Los promiscuos night club del bulevar de San Juan
de Miraflores. Decirle cómo pasó de
columpiarse y de desvestirse por un sol el baile,
al ritmo de “Angie”, una canción
que le gustaba mucho a su Anita; a sacar tres soles
por una jarra de cerveza y cinco por una de sangría,
allí, en el Blu Ice. Y que según él,
estaba mal escrito porque a “blu” le faltaba
una “e”.
Si no era por ese tremendo bache se
iba hasta la CT. Y en aquel lugar no es muy recomendable
bajarse a esa hora, ni a ninguna otra. Maldiciendo
su suerte, caminó sin despegar la vista del
suelo. La mañana se opacó más.
Anclada en la entrada estaba la vieja Esther, vieja
de mierda, esperando por sus dos meses de alquiler.
Rosy con un gran bostezo contuvo la ira.
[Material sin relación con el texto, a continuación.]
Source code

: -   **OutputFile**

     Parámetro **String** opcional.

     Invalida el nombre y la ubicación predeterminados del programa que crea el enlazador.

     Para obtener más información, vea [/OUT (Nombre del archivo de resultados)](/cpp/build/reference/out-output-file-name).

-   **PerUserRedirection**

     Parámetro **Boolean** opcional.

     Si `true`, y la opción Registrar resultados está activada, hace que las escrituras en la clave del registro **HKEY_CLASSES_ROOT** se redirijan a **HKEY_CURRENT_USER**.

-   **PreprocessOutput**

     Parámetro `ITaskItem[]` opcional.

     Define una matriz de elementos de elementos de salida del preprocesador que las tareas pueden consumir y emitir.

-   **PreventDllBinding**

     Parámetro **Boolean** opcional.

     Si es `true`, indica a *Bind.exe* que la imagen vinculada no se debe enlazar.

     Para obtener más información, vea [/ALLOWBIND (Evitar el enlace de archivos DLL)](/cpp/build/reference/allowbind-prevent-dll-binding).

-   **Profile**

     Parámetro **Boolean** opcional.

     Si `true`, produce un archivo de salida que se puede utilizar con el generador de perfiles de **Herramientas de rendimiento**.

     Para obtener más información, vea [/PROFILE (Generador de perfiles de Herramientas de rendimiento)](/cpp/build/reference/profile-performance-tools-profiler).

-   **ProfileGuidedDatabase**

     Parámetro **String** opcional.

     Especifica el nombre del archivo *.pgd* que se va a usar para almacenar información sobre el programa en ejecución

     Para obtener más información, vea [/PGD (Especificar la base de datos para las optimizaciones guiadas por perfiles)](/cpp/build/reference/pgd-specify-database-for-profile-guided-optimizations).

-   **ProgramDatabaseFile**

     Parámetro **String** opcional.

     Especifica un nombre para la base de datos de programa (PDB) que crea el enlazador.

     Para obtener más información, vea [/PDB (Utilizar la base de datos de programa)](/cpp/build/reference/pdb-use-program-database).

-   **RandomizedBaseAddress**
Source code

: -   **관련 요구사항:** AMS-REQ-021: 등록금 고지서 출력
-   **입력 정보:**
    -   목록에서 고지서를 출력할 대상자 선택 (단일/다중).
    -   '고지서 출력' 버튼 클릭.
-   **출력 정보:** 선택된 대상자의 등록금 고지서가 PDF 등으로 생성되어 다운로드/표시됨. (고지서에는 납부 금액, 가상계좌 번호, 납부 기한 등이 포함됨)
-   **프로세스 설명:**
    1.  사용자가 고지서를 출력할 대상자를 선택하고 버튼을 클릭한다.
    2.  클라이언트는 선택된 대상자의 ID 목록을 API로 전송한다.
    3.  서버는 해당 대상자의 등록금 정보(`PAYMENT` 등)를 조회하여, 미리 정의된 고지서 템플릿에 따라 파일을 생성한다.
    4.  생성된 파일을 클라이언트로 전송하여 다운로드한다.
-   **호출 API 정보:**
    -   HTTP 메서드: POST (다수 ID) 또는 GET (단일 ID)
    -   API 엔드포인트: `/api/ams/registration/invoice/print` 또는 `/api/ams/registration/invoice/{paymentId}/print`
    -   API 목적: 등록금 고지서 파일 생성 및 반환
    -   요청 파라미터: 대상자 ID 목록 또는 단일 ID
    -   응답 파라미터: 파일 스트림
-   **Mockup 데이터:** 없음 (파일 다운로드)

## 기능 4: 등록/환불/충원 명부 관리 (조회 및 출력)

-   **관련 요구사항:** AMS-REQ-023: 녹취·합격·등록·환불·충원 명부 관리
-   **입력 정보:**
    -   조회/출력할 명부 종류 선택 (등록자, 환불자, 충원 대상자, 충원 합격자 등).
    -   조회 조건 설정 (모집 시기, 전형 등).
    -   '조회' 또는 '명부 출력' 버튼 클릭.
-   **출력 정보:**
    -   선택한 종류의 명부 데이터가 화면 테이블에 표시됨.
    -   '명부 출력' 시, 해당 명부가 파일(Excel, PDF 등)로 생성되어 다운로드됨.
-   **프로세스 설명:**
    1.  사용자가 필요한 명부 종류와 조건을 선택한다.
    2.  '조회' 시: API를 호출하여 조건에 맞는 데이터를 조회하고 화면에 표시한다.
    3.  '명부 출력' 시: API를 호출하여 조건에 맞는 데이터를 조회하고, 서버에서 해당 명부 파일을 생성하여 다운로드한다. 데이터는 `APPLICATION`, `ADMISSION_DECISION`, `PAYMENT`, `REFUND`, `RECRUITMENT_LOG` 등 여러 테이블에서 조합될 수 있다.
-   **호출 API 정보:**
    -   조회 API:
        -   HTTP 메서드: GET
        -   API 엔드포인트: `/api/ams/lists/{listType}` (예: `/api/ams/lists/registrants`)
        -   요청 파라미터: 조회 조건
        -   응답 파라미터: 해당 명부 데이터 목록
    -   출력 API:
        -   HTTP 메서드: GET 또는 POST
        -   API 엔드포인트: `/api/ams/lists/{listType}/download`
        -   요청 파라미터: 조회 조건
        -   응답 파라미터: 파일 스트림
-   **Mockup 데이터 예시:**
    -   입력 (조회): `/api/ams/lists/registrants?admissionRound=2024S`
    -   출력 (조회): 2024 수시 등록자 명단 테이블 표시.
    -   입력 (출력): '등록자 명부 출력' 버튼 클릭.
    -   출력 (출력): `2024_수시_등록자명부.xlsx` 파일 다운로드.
Sabía
de sobra que ése era un hogar cristiano y que
le hacían un gran favor al alquilarle la habitación,
porque los malos tiempos obligaban a la señora
a hacerse de la vista gorda.
El agua estancada de la casa cristiana
y su pestilencia, perdían notoriedad con el
tiempo, aun así, esa vieja no movería
un dedo para solucionarlo. A pesar del trajín,
le sobraba tiempo para arreglar la cama y tener en
orden el cuarto. Se persignaba muy respetuosa frente
a la imagen de la Sarita y el póster de la
Abencia Meza, porque ambas sabían lo que era
la vida sufrida. Cogió la latita de Kirma,
raspó lo más que pudo hasta llenar un
pocillo con esa masita marrón y puso a hervir
agua. Lo siguiente era desnudarse para Federico Salazar,
que estoico, averiguaba vía microondas acerca
de un nuevo spa-salóndebelleza para mascotas,
inaugurado en San Isidro. Finalmente, Anita visitaba
sus sueños y una sonrisa se anidaba en su rostro.
—¡O’e
gordo! avísame cuando llegue el Renato ¿ya?
—Ya flaca, no te preocupes. Yo mismo les preparo
el privado...
Renato le prometió darse una
vuelta hoy por el local. Era insistente, de eso no
cabía duda, iba a tomar seguido y gastaba regular.
Hasta le dejaba propina. Comenzaron a verse fuera
del trabajo, y él, siempre muy correcto. La
respetaba. Decía que la quería. Incluso
la llevó un par de veces a la casa de una tía
que estaba de viaje. Quedaba en uno de esos barrios
pitucos. Rosy se emocionaba con facilidad, no todos
se iban a portar como el papá de Anita. Ése
sí que era una basura, un gran pendejo.
Le
dieron las siete a eme. Hizo un embudo con las manos
y sopló. Tenía frío. Era otra
de ésas mañanas en las que, la fetidez,
flotaba en el ambiente. Quizás Renato tuvo
que trabajar hasta muy tarde y por eso no pudo ir.